* The problem *
Reproduce the listing below verbatim, omitting the pictures from your answer.

Source material START

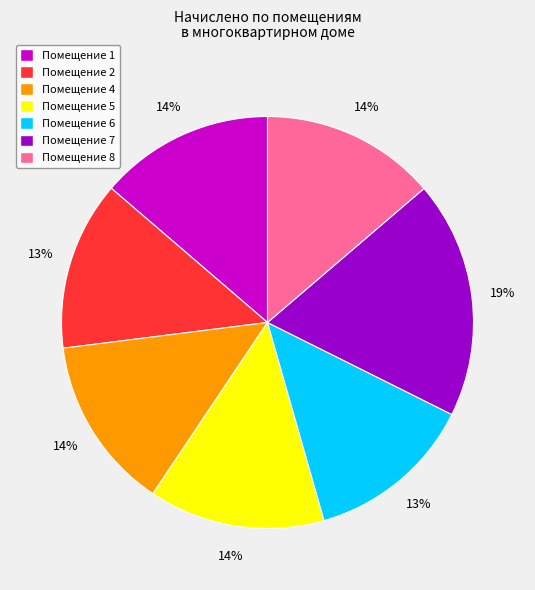

Is the sum of Помещение 6 and Помещение 8 greater than half?

No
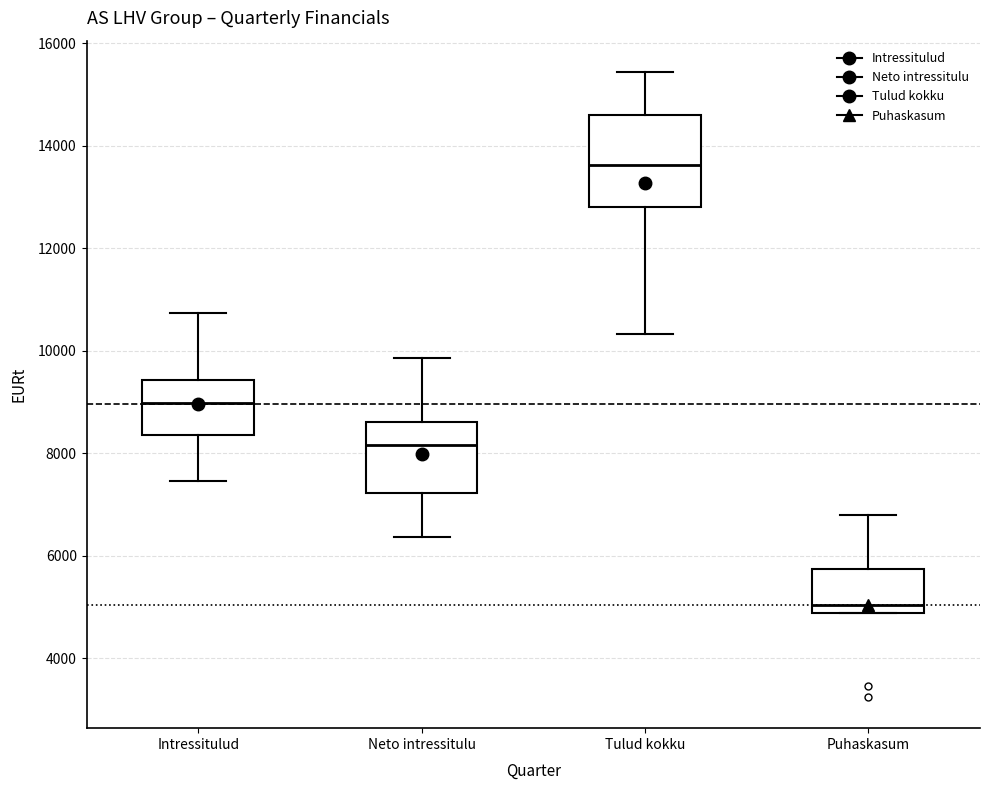

Comparing the boxes themselves (not the whiskers), which one is the tallest?

Tulud kokku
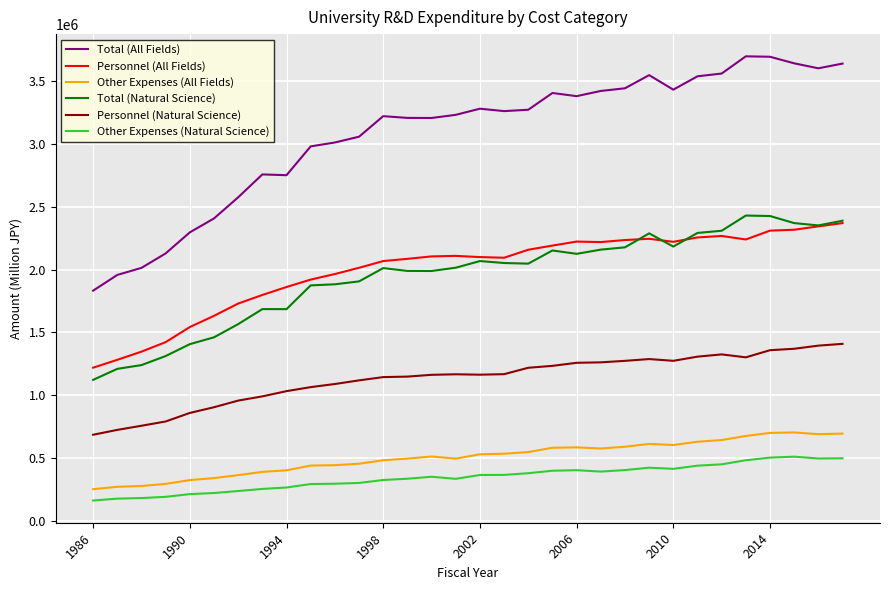

Which series has the largest range (max minus min)?

Total (All Fields)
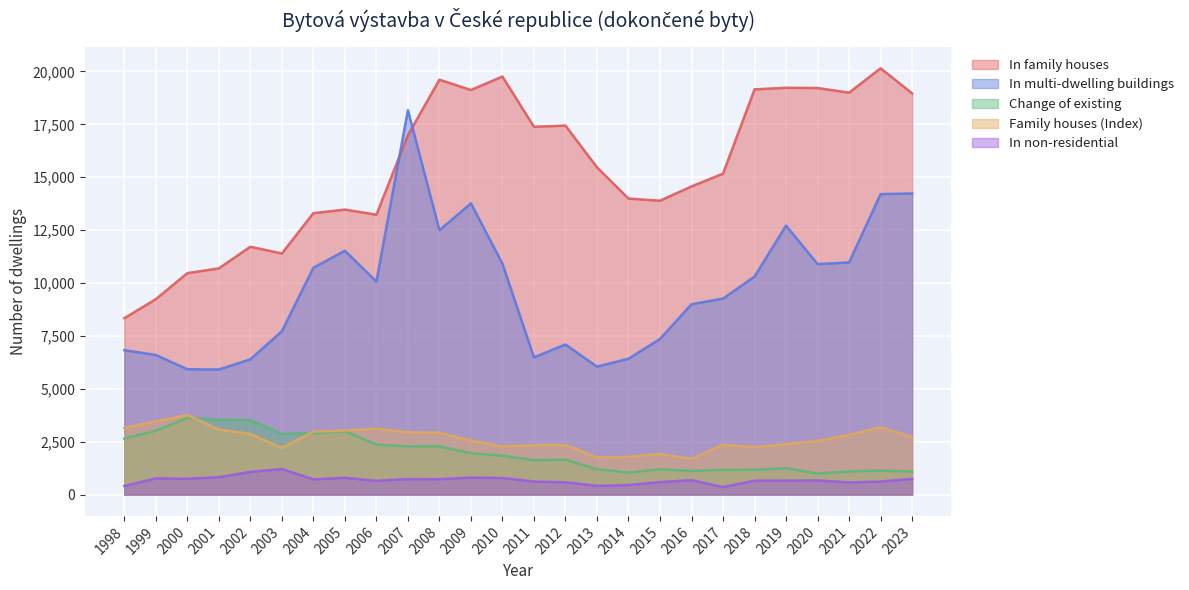

Reading left to right, list all the values displayed in this chart.

In family houses: 8336	9238	10466	10693	11716	11397	13302	13472	13230	16988	19611	19124	19760	17385	17442	15469	13992	13890	14567	15170	19152	19229	19218	18998	20151	18967
In multi-dwelling buildings: 6827	6598	5926	5912	6393	7720	10722	11526	10070	18171	12497	13766	10912	6487	7095	6049	6422	7356	8998	9264	10305	12716	10895	10973	14203	14233
Change of existing: 2647	3017	3622	3548	3522	2862	2908	2999	2361	2282	2278	1955	1836	1627	1651	1201	1035	1198	1115	1170	1175	1252	993	1094	1133	1087
Family houses (Index): 3155	3463	3761	3073	2865	2206	2979	3025	3118	2945	2922	2550	2272	2343	2344	1764	1781	1926	1688	2363	2242	2385	2533	2823	3181	2720
In non-residential: 407	767	745	824	1070	1213	719	794	651	733	727	803	786	618	581	414	451	589	681	355	658	659	671	574	617	744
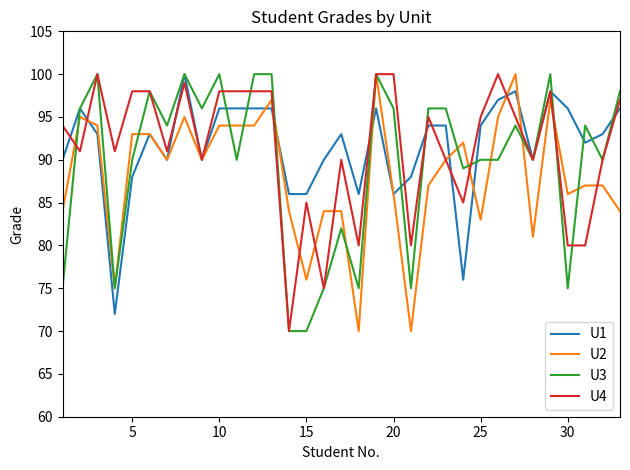

How many lines are shown in the chart?

4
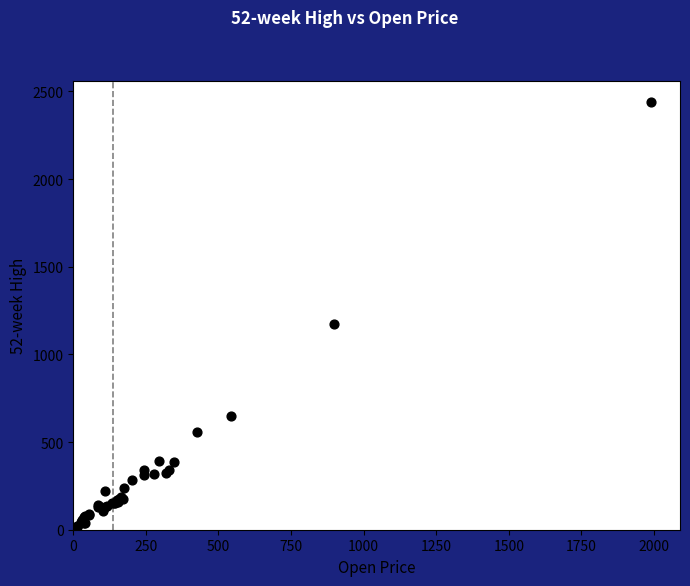

What Y value in the scatter plot is closest to 1224?

1173.0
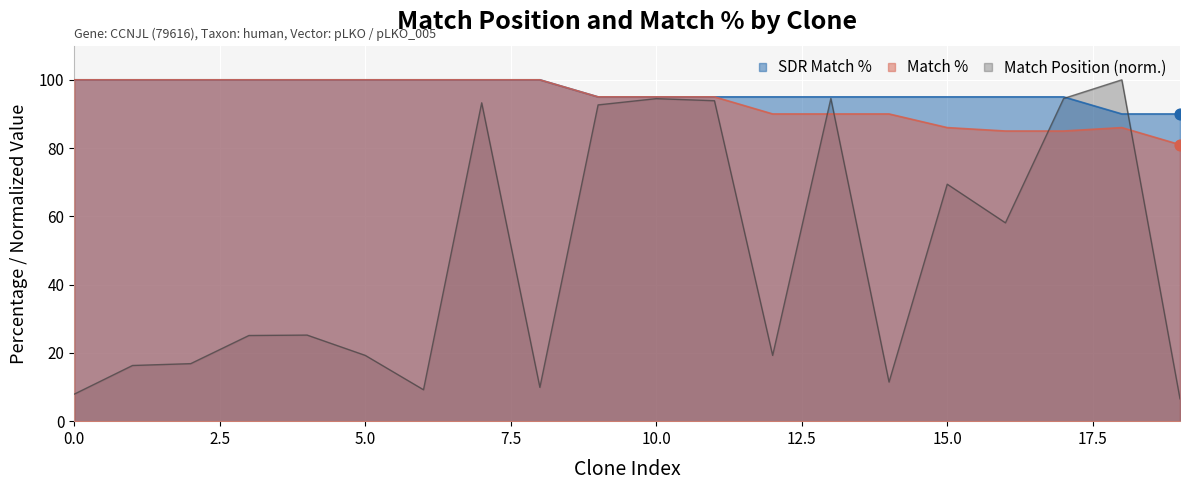

Which series has the largest total across all categories?

SDR Match %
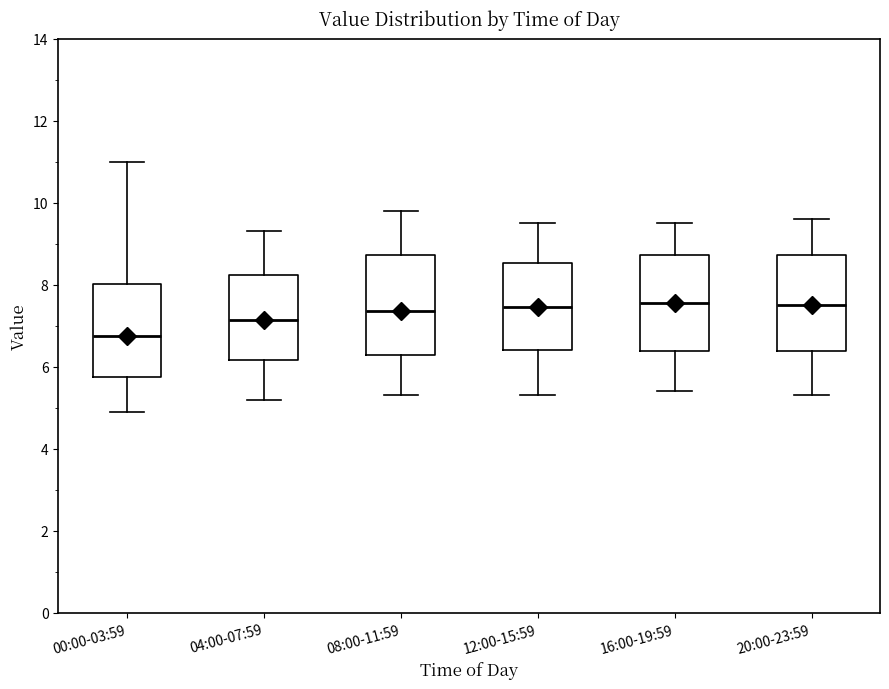

Reading left to right, read every box against the y-axis: the position of its median line, the range the box covers, and the ends of its whiskers. The values are not printed on the chart, so give them approximately, as read against the axis.

00:00-03:59: median 6.8, box 5.8 to 8.0, whiskers 5.0 to 11.0
04:00-07:59: median 7.2, box 6.2 to 8.2, whiskers 5.2 to 9.4
08:00-11:59: median 7.4, box 6.2 to 8.8, whiskers 5.4 to 9.8
12:00-15:59: median 7.4, box 6.4 to 8.6, whiskers 5.4 to 9.6
16:00-19:59: median 7.6, box 6.4 to 8.8, whiskers 5.4 to 9.6
20:00-23:59: median 7.6, box 6.4 to 8.8, whiskers 5.4 to 9.6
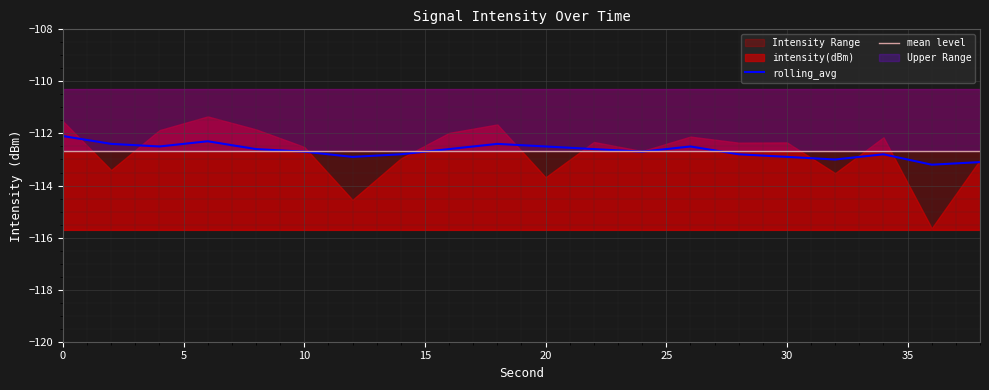

Rank the series by their average value, from highest to lowest.

rolling_avg, mean level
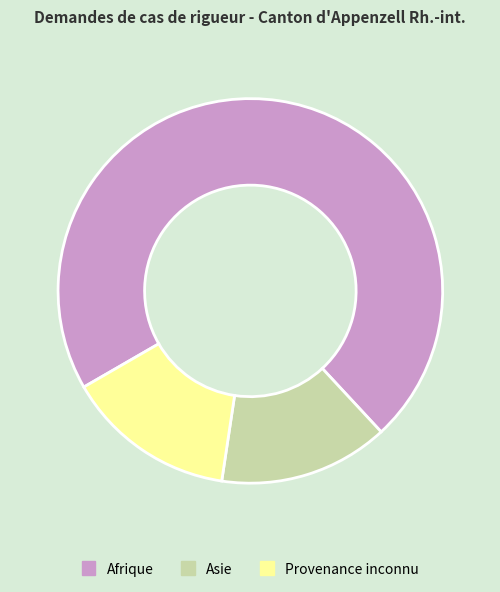

How many segments does this pie chart have?

3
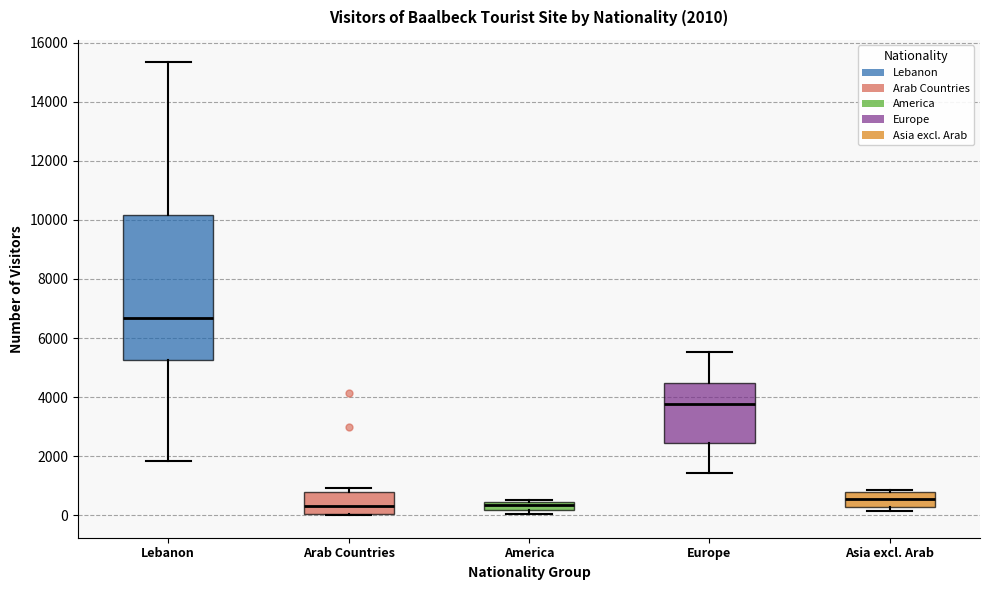

Which box has the highest median line?

Lebanon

Source material END

* Answer to this task *
Is the sum of Помещение 6 and Помещение 8 greater than half?

No

Comparing the boxes themselves (not the whiskers), which one is the tallest?

Tulud kokku

Which series has the largest range (max minus min)?

Total (All Fields)

Reading left to right, list all the values displayed in this chart.

In family houses: 8336	9238	10466	10693	11716	11397	13302	13472	13230	16988	19611	19124	19760	17385	17442	15469	13992	13890	14567	15170	19152	19229	19218	18998	20151	18967
In multi-dwelling buildings: 6827	6598	5926	5912	6393	7720	10722	11526	10070	18171	12497	13766	10912	6487	7095	6049	6422	7356	8998	9264	10305	12716	10895	10973	14203	14233
Change of existing: 2647	3017	3622	3548	3522	2862	2908	2999	2361	2282	2278	1955	1836	1627	1651	1201	1035	1198	1115	1170	1175	1252	993	1094	1133	1087
Family houses (Index): 3155	3463	3761	3073	2865	2206	2979	3025	3118	2945	2922	2550	2272	2343	2344	1764	1781	1926	1688	2363	2242	2385	2533	2823	3181	2720
In non-residential: 407	767	745	824	1070	1213	719	794	651	733	727	803	786	618	581	414	451	589	681	355	658	659	671	574	617	744

How many lines are shown in the chart?

4

What Y value in the scatter plot is closest to 1224?

1173.0

Which series has the largest total across all categories?

SDR Match %

Reading left to right, read every box against the y-axis: the position of its median line, the range the box covers, and the ends of its whiskers. The values are not printed on the chart, so give them approximately, as read against the axis.

00:00-03:59: median 6.8, box 5.8 to 8.0, whiskers 5.0 to 11.0
04:00-07:59: median 7.2, box 6.2 to 8.2, whiskers 5.2 to 9.4
08:00-11:59: median 7.4, box 6.2 to 8.8, whiskers 5.4 to 9.8
12:00-15:59: median 7.4, box 6.4 to 8.6, whiskers 5.4 to 9.6
16:00-19:59: median 7.6, box 6.4 to 8.8, whiskers 5.4 to 9.6
20:00-23:59: median 7.6, box 6.4 to 8.8, whiskers 5.4 to 9.6

Rank the series by their average value, from highest to lowest.

rolling_avg, mean level

How many segments does this pie chart have?

3

Which box has the highest median line?

Lebanon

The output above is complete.